The difficulty in making these links between complex genetics and the nutrients your body needs is only compounded by the fact that these companies “are not taking into account your environment, which is notoriously difficult to measure” adds Yeo.
Both DNA Fit and My DNA Health refute this. Though DNA Fit only asks for age when customers send off their swab, it “endeavours” to always follow up with an expert consultation that can take account of lifestyle and environmental factors. To do so at an earlier stage would “make the reports incredibly complex”, it says, and includes variables on which it wouldn’t have “hard data”. My DNA Health asks users to fill in nine health and wellness questionnaires alongside the DNA sample and supplies a “25-page lifestyle analysis report” prior to delivering the DNA results, says Williams.
Wild West
Anyway, you wouldn’t look at the results of a blood test in isolation, adds Steele. DNA is no different. “It’s only one part of the picture but it is a part of the picture and with it you can have a better personalised approach. There’s a certain preconception about genetics that it’s more than one part of the picture.”

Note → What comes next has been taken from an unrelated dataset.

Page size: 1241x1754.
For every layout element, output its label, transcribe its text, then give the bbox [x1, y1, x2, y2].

Yeo isn’t convinced and insists his view isn’t “controversial” within the scientific community either. “People are trying to make money from this when they are not able to provide anything you can buy at the moment.”
And the fact remains this area, unlike medical genetics, remains largely unregulated - a problem accepted by the companies themselves. “Since we’ve started it’s almost like a Wild West in direct consumer genetics,” says Steele. “The challenge is ‘how does a consumer know good genetic science versus bad genetic science?’ so you almost have to self-regulate.

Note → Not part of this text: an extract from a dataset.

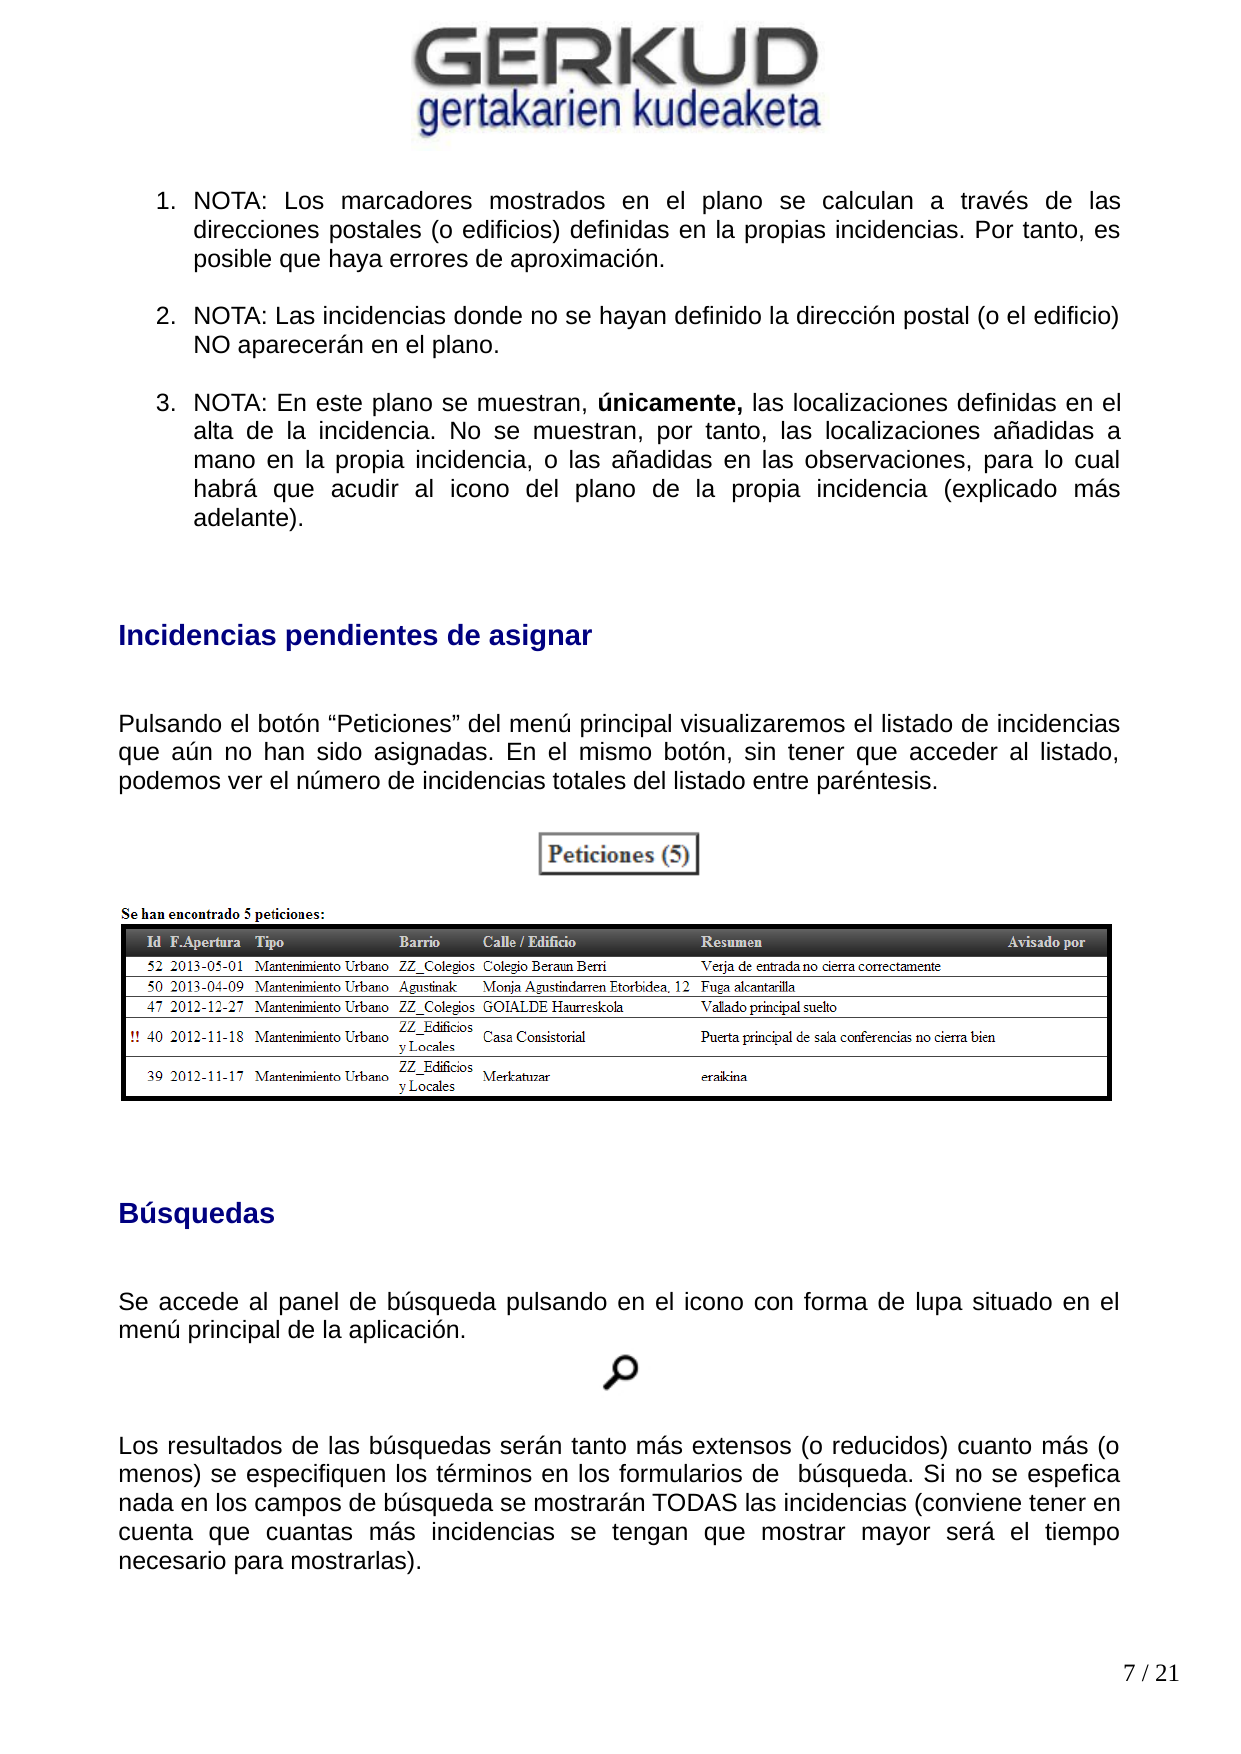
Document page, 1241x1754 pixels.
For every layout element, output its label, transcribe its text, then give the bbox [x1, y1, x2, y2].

“We’ve tried to call for an industry-wide acceptance for a certain code of practice. It’s all exciting stuff, and I believe it should be available without barriers, but it has to be done right. At the moment it’s up to us and whoever is selling it to do it right.”
But if they don’t, what’s the harm? Can advice to stock up on a bit more omega-3 really pose a danger? “It’s the opposite that concerns me,” says Yeo. “Say they predict you had a heightened ability to handle fat. Some people will take that to mean they can eat as much fat as they want. That’s a problem because, no, you can’t. That’s when you could get into harm.”
The science will get there, he insists. In the next 10 to 15 years, we could be making meaningful predictions off the back of information extracted by a swab. But companies “need to take a deep breath” and stop promising what they can’t deliver.
Tempted by the allure of bespoke nutritional advice it’s easy to imagine the warnings of experts might fall on deaf ears, however. In a world of Fitbits, meal planners and mobile apps measuring heartbeats, we’re ravenous for any opportunity to make our health and nutrition more personalised.
And DNA-dictated diets? Well, you can’t get much more personal than that.